- [Task directions] Where the word "SQUARE" appears in a line below, copy the whole line.

- [Excerpts from a dataset]
__________

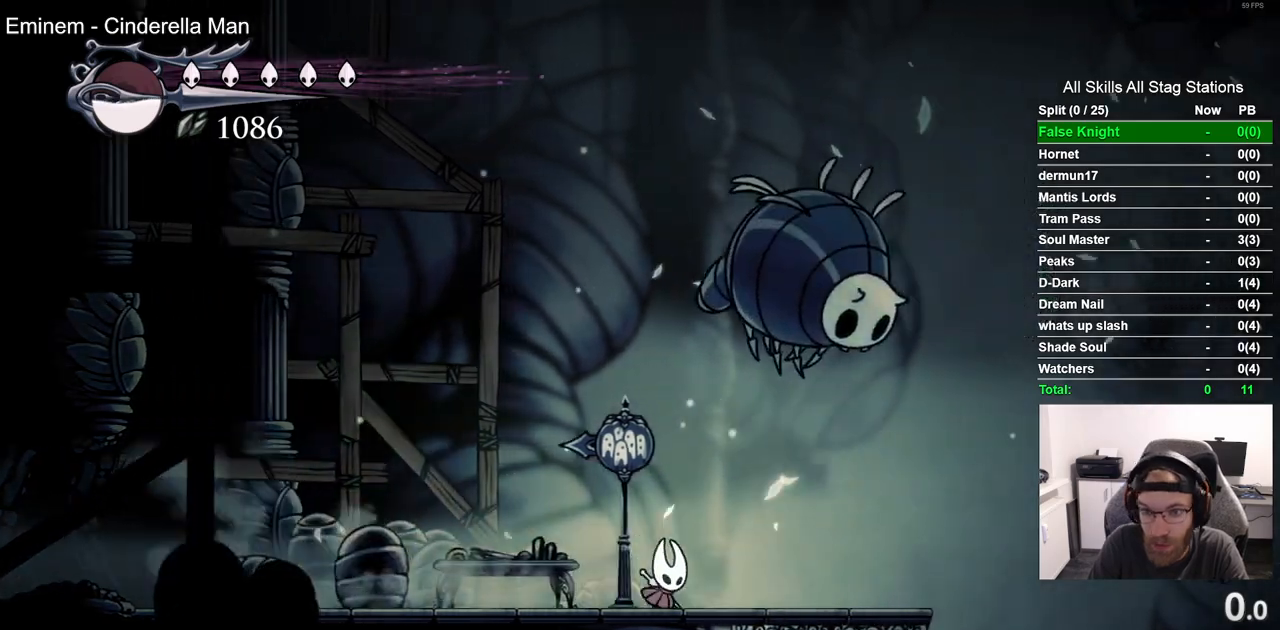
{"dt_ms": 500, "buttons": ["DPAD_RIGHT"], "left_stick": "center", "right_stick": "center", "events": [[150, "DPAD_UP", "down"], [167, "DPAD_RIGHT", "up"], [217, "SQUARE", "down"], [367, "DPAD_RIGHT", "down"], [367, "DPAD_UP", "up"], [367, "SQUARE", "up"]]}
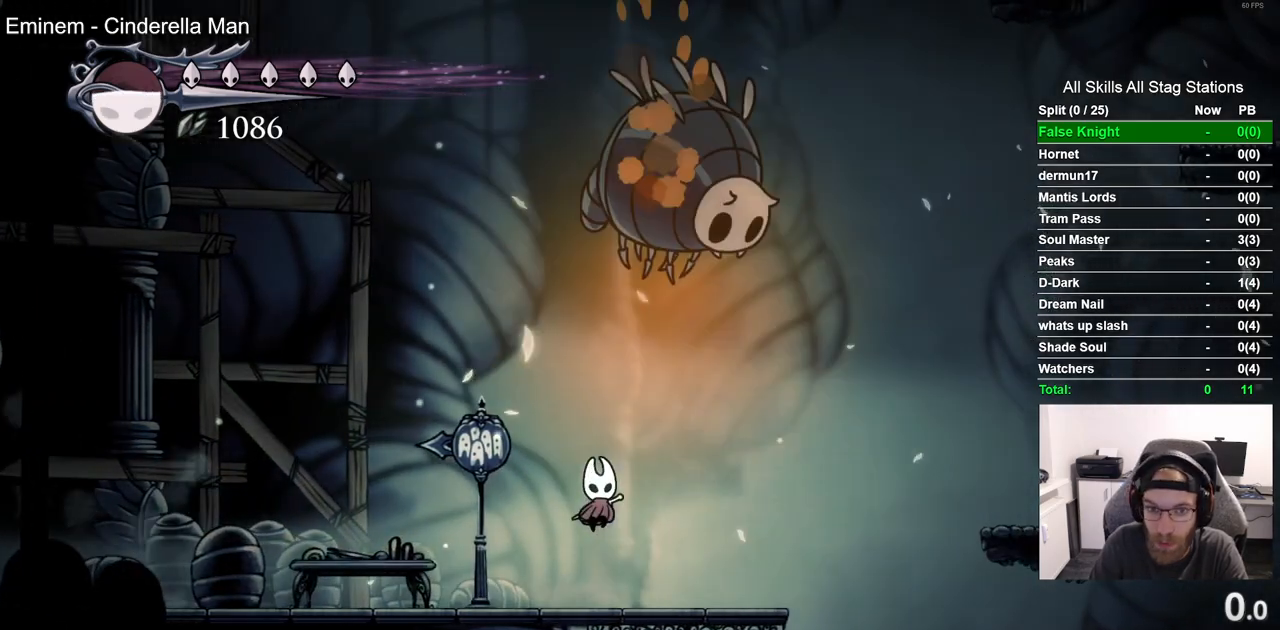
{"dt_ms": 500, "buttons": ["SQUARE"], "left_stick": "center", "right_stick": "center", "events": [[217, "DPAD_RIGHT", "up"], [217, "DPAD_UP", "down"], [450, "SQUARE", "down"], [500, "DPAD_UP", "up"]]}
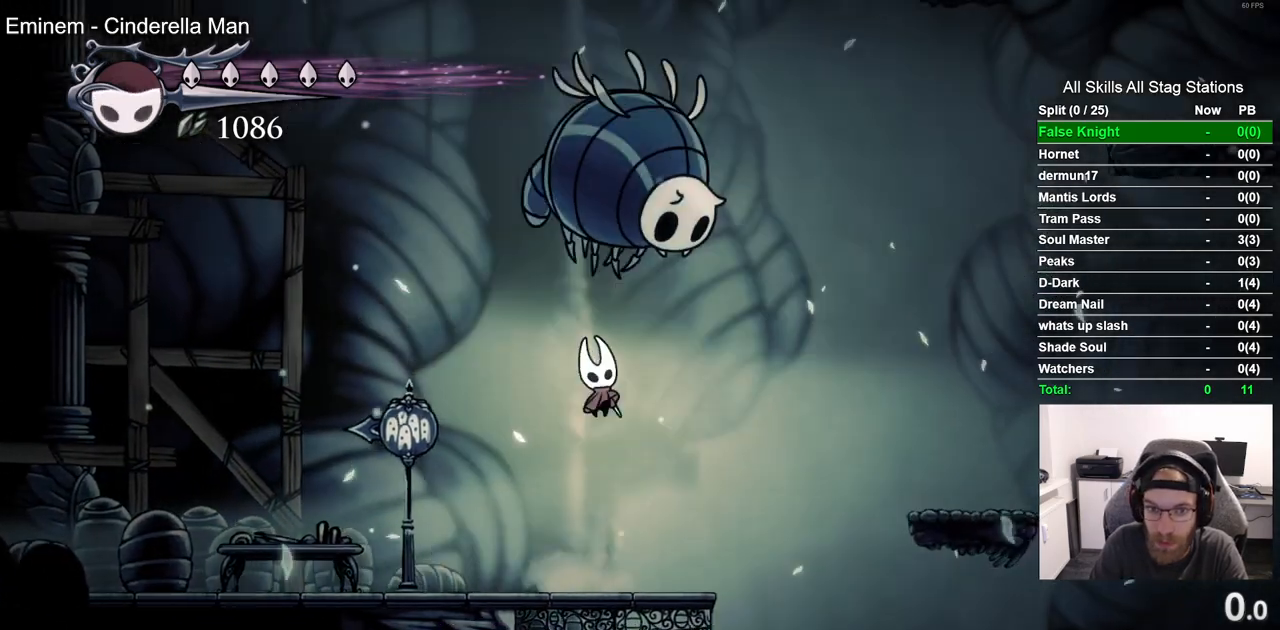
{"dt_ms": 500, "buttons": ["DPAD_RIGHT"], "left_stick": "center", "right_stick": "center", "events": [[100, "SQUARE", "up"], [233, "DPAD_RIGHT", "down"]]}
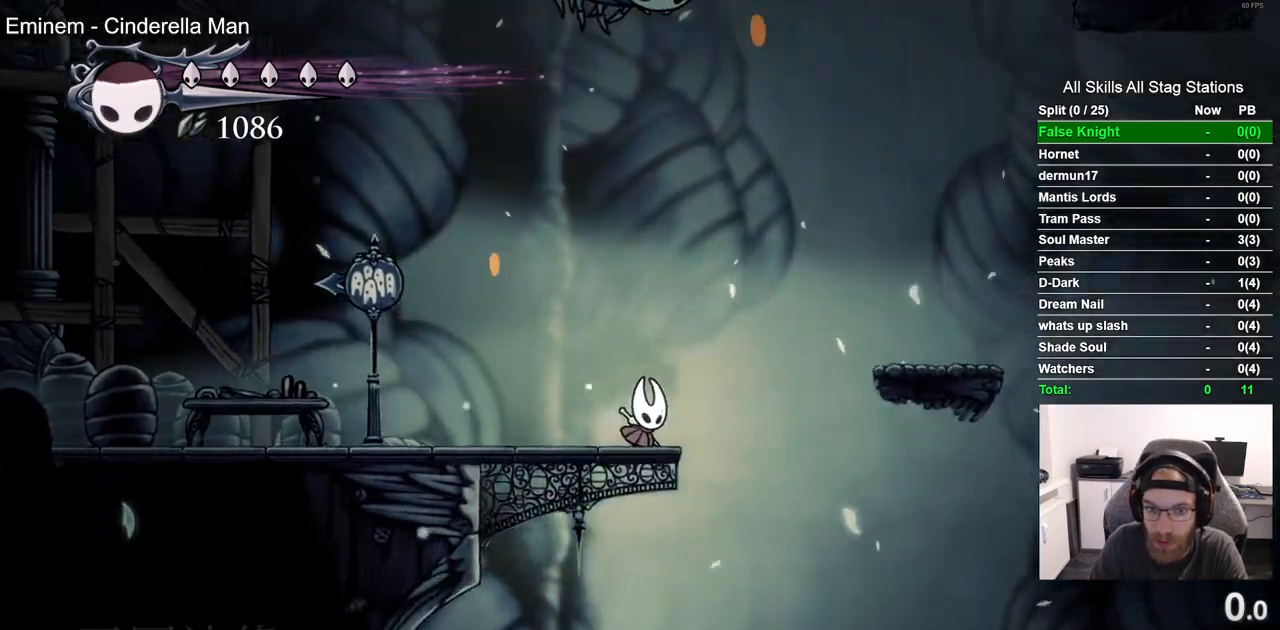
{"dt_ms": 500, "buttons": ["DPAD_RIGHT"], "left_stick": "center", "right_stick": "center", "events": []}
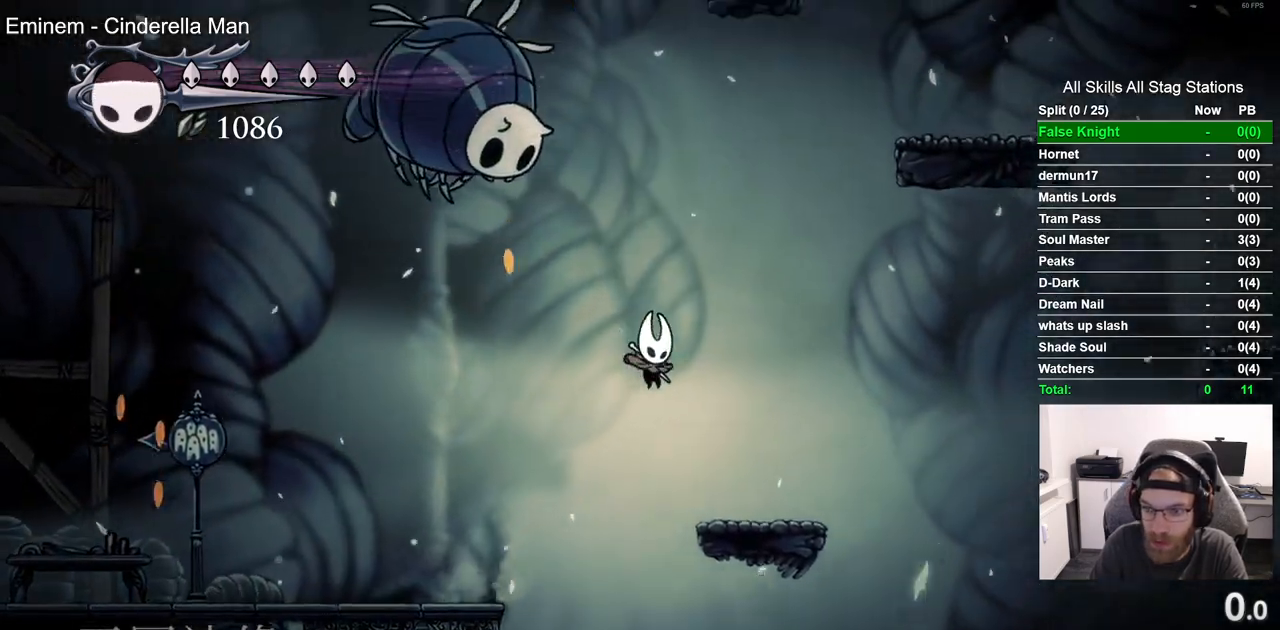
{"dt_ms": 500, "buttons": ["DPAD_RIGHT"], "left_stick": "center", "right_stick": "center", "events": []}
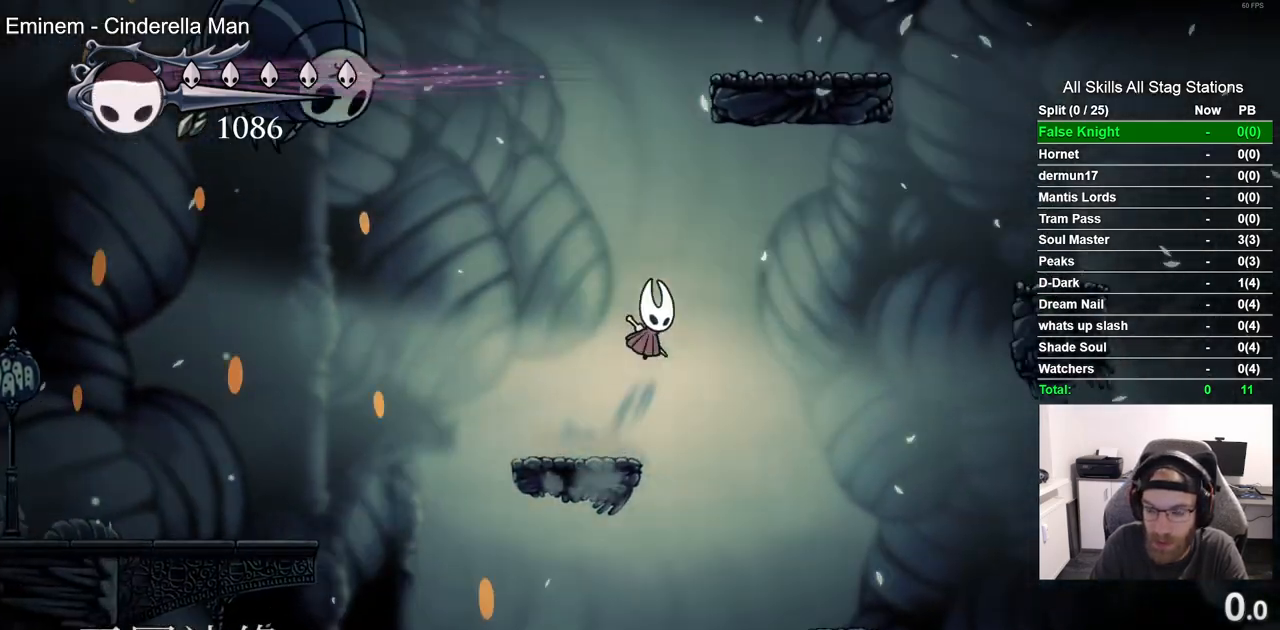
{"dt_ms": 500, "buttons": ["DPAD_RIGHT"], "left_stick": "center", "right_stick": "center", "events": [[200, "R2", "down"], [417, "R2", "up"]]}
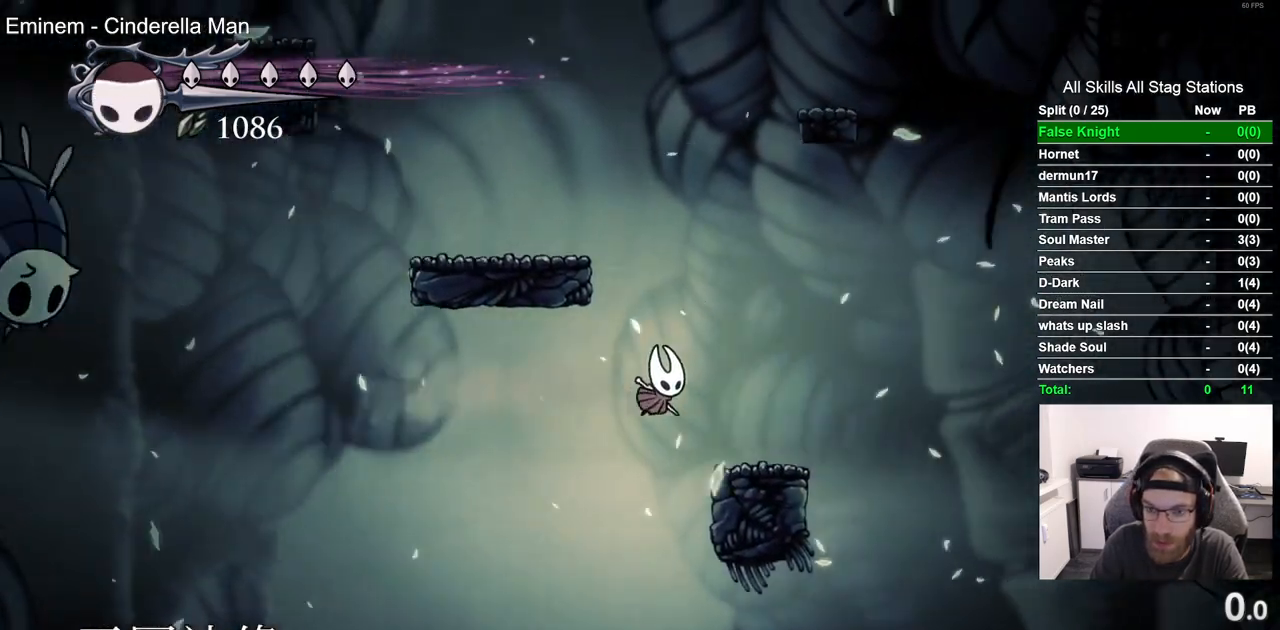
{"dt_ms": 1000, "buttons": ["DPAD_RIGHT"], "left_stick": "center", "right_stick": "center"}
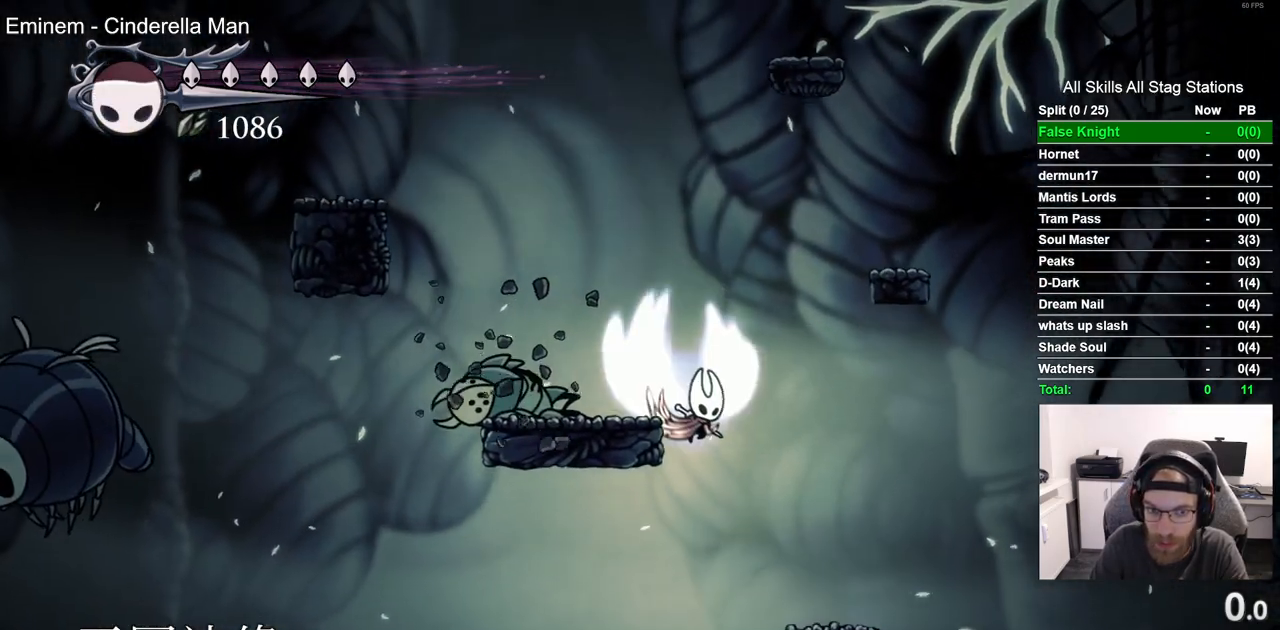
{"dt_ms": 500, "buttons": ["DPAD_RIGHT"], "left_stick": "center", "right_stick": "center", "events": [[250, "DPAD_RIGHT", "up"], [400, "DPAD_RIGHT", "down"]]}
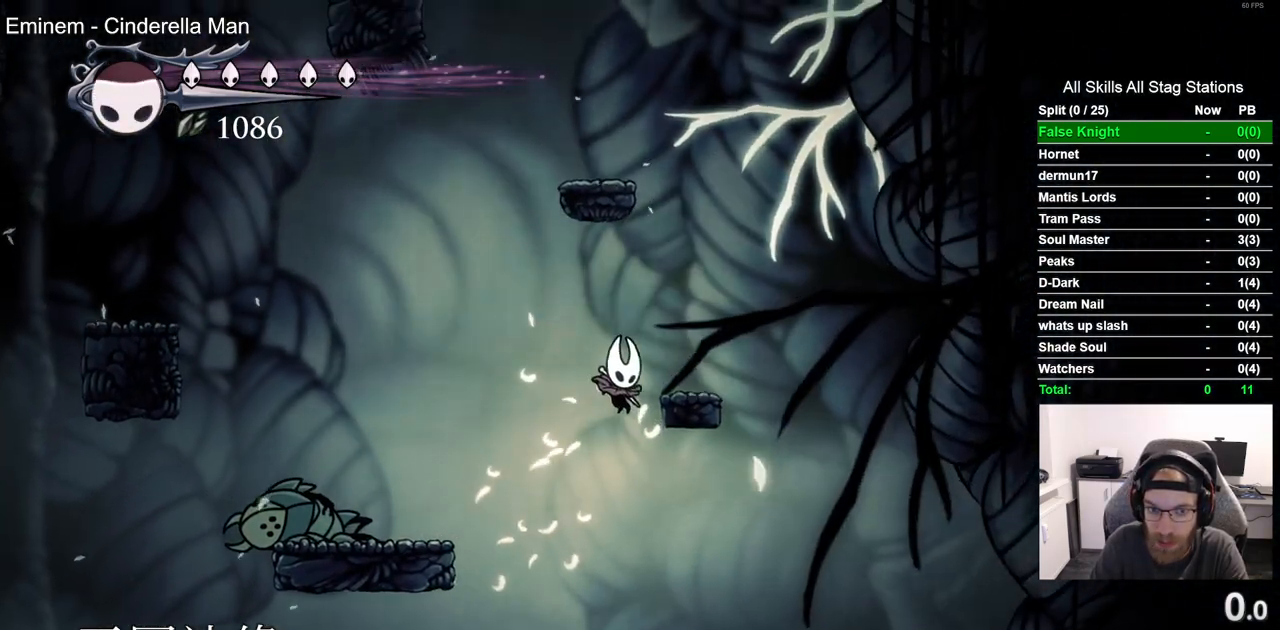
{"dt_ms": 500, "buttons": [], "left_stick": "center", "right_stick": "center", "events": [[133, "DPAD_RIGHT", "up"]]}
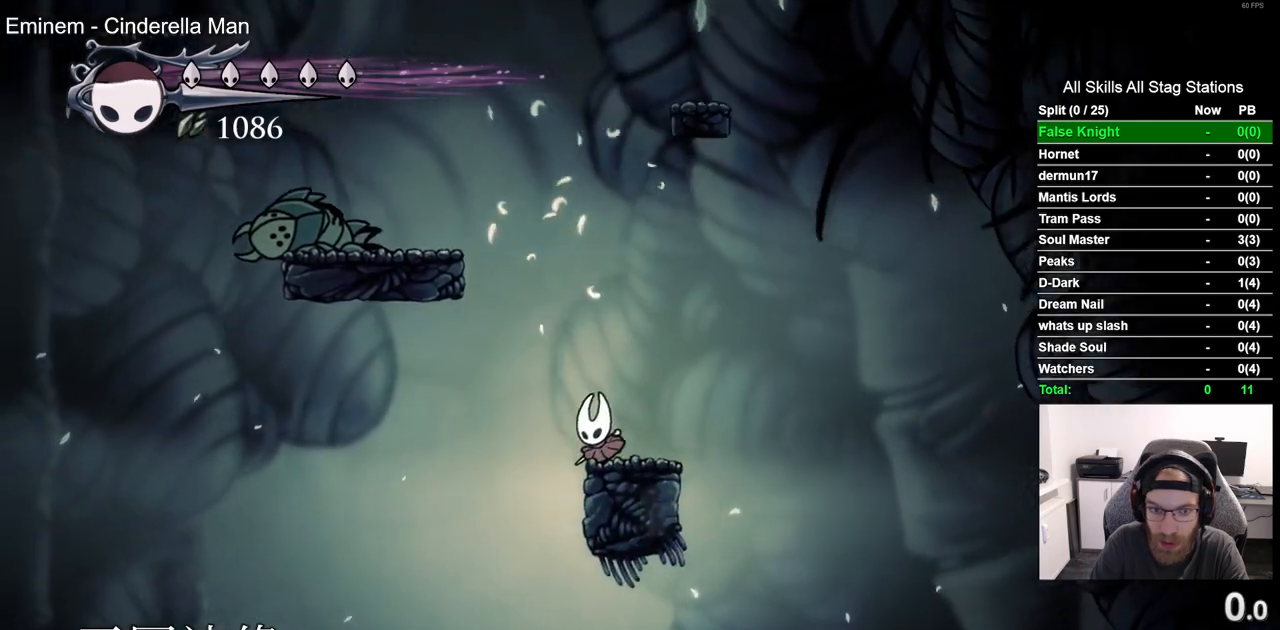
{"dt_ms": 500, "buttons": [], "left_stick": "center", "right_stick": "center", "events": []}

__________

- [Result below]
{"dt_ms": 500, "buttons": ["DPAD_RIGHT"], "left_stick": "center", "right_stick": "center", "events": [[150, "DPAD_UP", "down"], [167, "DPAD_RIGHT", "up"], [217, "SQUARE", "down"], [367, "DPAD_RIGHT", "down"], [367, "DPAD_UP", "up"], [367, "SQUARE", "up"]]}
{"dt_ms": 500, "buttons": ["SQUARE"], "left_stick": "center", "right_stick": "center", "events": [[217, "DPAD_RIGHT", "up"], [217, "DPAD_UP", "down"], [450, "SQUARE", "down"], [500, "DPAD_UP", "up"]]}
{"dt_ms": 500, "buttons": ["DPAD_RIGHT"], "left_stick": "center", "right_stick": "center", "events": [[100, "SQUARE", "up"], [233, "DPAD_RIGHT", "down"]]}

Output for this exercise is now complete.